What they didn’t get

  • Login credentials or 2FA codes
  • Private keys
  • Any ability to move or access customer funds
  • Access to Coinbase Prime accounts
  • Access to any Coinbase or Coinbase customer hot or cold wallets

How you can stay safe

Expect imposters. Scammers—related to this incident or not—may pose as Coinbase employees and try to pressure you into moving your funds. Remember, Coinbase will never ask for your password, 2FA codes, or for you to transfer assets to a specific or new address, account, vault or wallet. We will never call or text you to give you a new seed phrase or wallet address to move your funds to. If you receive this call, hang up the phone. Coinbase will never ask you to contact an unknown number to reach us.

In addition, here are a set of best practices:

  • Turn on withdrawal allow‑listing —Only permit transfers to wallets that you are confident you fully control and where the seed phrase is secure and was not provided to you or shared with anyone.
  • Enable strong 2FA —Hardware keys are best.
  • Hang up on imposters —Coinbase will never ask for your password, 2FA codes, or to move funds to a “safe” wallet.
  • Lock first, ask later —If something feels off, lock your account in‑app and email [security@coinbase.com](mailto:security@coinbase.com).
  • Review our security tips on avoiding social engineering scams.

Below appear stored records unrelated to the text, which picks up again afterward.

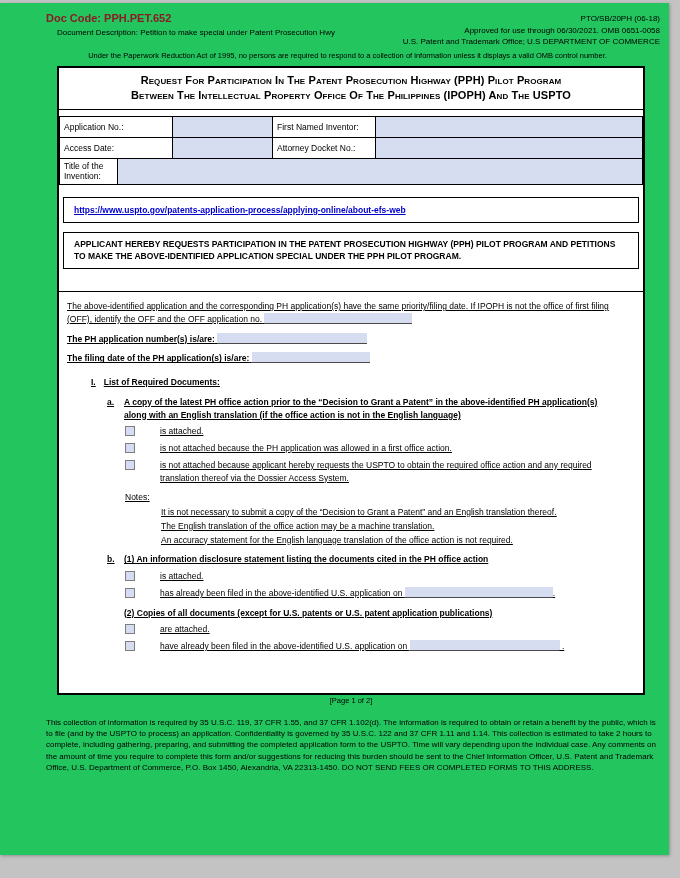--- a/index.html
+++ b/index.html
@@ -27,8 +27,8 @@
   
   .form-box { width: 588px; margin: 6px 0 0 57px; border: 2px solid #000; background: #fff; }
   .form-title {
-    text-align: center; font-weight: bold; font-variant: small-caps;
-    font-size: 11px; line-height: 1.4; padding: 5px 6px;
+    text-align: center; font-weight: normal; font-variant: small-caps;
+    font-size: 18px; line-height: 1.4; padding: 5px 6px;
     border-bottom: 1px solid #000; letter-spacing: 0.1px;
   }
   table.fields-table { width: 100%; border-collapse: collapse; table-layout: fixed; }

TL;DR Cyber criminals bribed and recruited a group of rogue overseas support agents to steal Coinbase customer data to facilitate social engineering attacks. These insiders abused their access to customer support systems to steal the account data for a small subset of customers.

No passwords, private keys, or funds were exposed and Coinbase Prime accounts are untouched. We will reimburse customers who were tricked into sending funds to the attacker.

We’re cooperating closely with law enforcement to pursue the harshest penalties possible and will not pay the $20 million ransom demand we received. Instead we are establishing a $20 million reward fund for information leading to the arrest and conviction of the criminals responsible for this attack.